This is not a remote positionJob Description
We are seeking a skilled Python Developer to join our team, working with machine learning to build innovative solutions. This role is ideal for someone with a passion for developing advanced systems and applying machine learning techniques to complex, data-driven challenges. As part of our team, you will work on cutting-edge projects that require the application of the latest research in machine learning and deep learning.
Key Responsibilities
- Design and implement Python-based systems for machine learning applications.
- Develop and optimize machine learning workflows, including dataset creation, data exploration, and data wrangling.
- Create and refine training pipelines and preprocessing modules for faster experimentation.
- Implement and train machine learning models using techniques like unsupervised learning, convolutional networks, and transformers.
- Work on integrating machine learning models into production environments using cloud platforms such as AWS or GCP.
- Collaborate closely with engineers to ensure the deployment of models into scalable, production-grade systems.
- Communicate complex technical details and progress to non-technical stakeholders.
Required Qualifications
- Bachelor's degree in Computer Science, Engineering, or a related field.
- At least 3 years of professional experience in Python development.
- Proficient understanding of machine learning fundamentals and data-driven model development.
- Experience in implementing machine learning systems and putting models into production.

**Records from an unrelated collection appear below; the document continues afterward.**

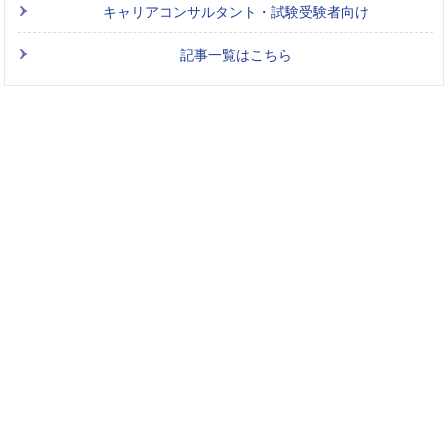
キャリアコンサルタント・試験受験者向け
記事一覧はこちら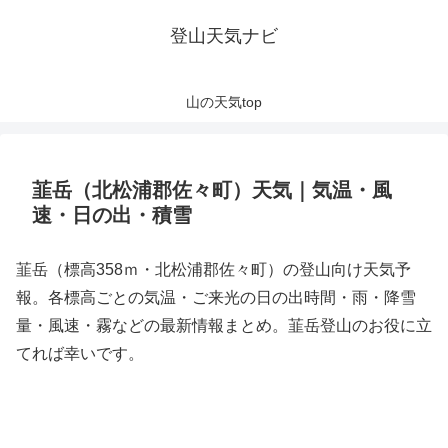
登山天気ナビ
山の天気top
韮岳（北松浦郡佐々町）天気｜気温・風
速・日の出・積雪
韮岳（標高358ｍ・北松浦郡佐々町）の登山向け天気予
報。各標高ごとの気温・ご来光の日の出時間・雨・降雪
量・風速・霧などの最新情報まとめ。韮岳登山のお役に立
てれば幸いです。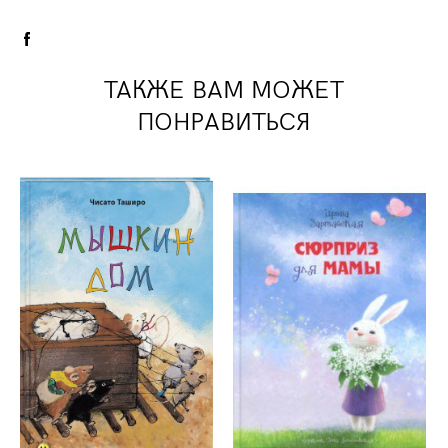
ТАКЖЕ ВАМ МОЖЕТ
ПОНРАВИТЬСЯ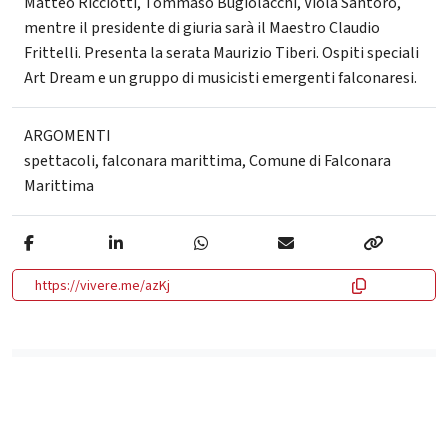
Matteo Ricciotti, Tommaso Bugiolacchi, Viola Santoro,
mentre il presidente di giuria sarà il Maestro Claudio
Frittelli. Presenta la serata Maurizio Tiberi. Ospiti speciali
Art Dream e un gruppo di musicisti emergenti falconaresi.
ARGOMENTI
spettacoli
,
falconara marittima
,
Comune di Falconara
Marittima
https://vivere.me/azKj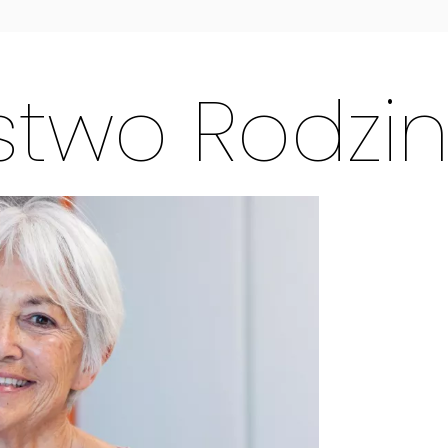
stwo Rodzi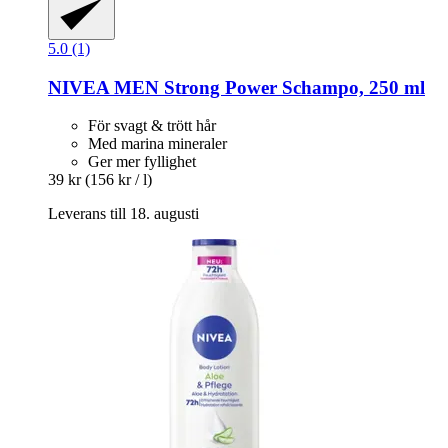
5.0 (1)
NIVEA
MEN Strong Power Schampo, 250 ml
För svagt & trött hår
Med marina mineraler
Ger mer fyllighet
39 kr
(156 kr / l)
Leverans till 18. augusti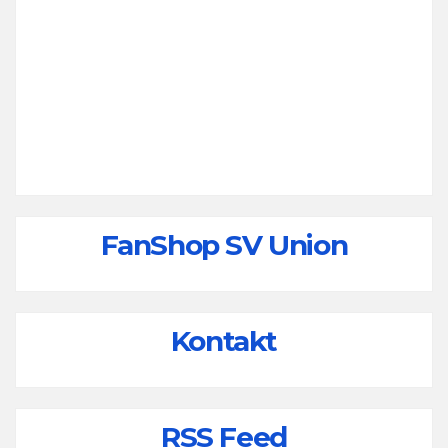
FanShop SV Union
Kontakt
RSS Feed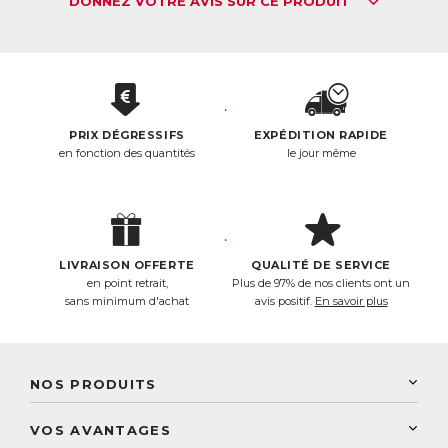
DONNEZ VOTRE AVIS SUR CE PRODUIT
●
Vitamine B6 :
participe au fonctionnement normal du
système immunitaire
●
Vitamine B12 et D :
favorise le bon fonctionnement du
système immunitaire et le processus de division cellulaire
●
Zinc :
participe au fonctionnement normal du système
immunitaire et à la synthèse normale de l’ADN
PRIX DÉGRESSIFS
EXPÉDITION RAPIDE
●
Romarin, Pleurote Jaune, Curcuma :
hautement
en fonction des quantités
le jour même
antioxydants
●
Poivre Long :
favorise l’absorption et l’utilisation des
extraits végétaux concentrés contenus dans la formule
Les plus ?
✶ Une formule ultra concentrée en Reishi : 400mg pour 1
comprimé
LIVRAISON OFFERTE
QUALITÉ DE SERVICE
✶ Reishi standardisé à 30% de bêta-glucanes
en point retrait,
Plus de 97% de nos clients ont un
✶ Pleurote Jaune : actif inédit qui complète les bienfaits du
sans minimum d'achat
avis positif.
En savoir plus
Reishi pour une efficacité maximale
ACL :
6414622
EAN :
3770011802937
NOS PRODUITS
New Nordic
VOS AVANTAGES
PhytoResearch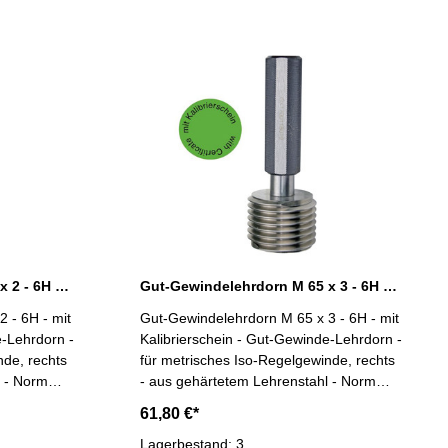
Gut-Gewindelehrdorn M 65 x 2 - 6H DIN 13
Gut-Gewindelehrdorn M 65 x 3 - 6H DIN 13
 - 6H - mit
Gut-Gewindelehrdorn M 65 x 3 - 6H - mit
e-Lehrdorn -
Kalibrierschein - Gut-Gewinde-Lehrdorn -
nde, rechts
für metrisches Iso-Regelgewinde, rechts
l - Norm
- aus gehärtetem Lehrenstahl - Norm
x 2
DIN 13, 6H Nennmaß: M 65 x 3
61,80 €*
Lagerbestand: 3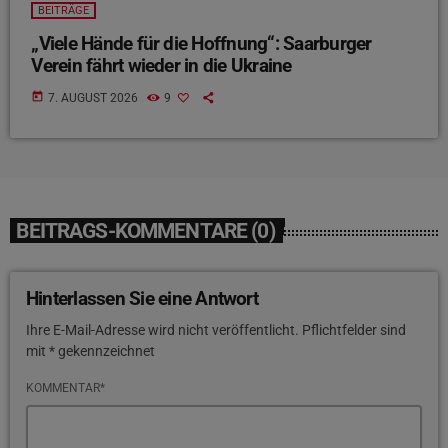
BEITRÄGE
„Viele Hände für die Hoffnung“: Saarburger
Verein fährt wieder in die Ukraine
today
7. AUGUST 2026
9
BEITRAGS-KOMMENTARE (0)
Hinterlassen Sie eine Antwort
Ihre E-Mail-Adresse wird nicht veröffentlicht. Pflichtfelder sind
mit * gekennzeichnet
KOMMENTAR*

- Familiarity with various machine learning architectures such as convolutional networks, autoencoders, and transformers.
- Experience using cloud platforms (AWS or GCP) for deploying machine learning models.
- Strong communication skills and the ability to work both independently and in a team setting.
Preferred Qualifications
- Master’s or PhD in Machine Learning, Data Science, or a related field.
- Extensive experience working with high-throughput data environments and data lakes.
- Advanced knowledge of machine learning frameworks, particularly PyTorch or TensorFlow.
- Publications in machine learning or AI journals or conferences.
- Experience with advanced techniques such as generative adversarial networks (GANs) or time-series applications.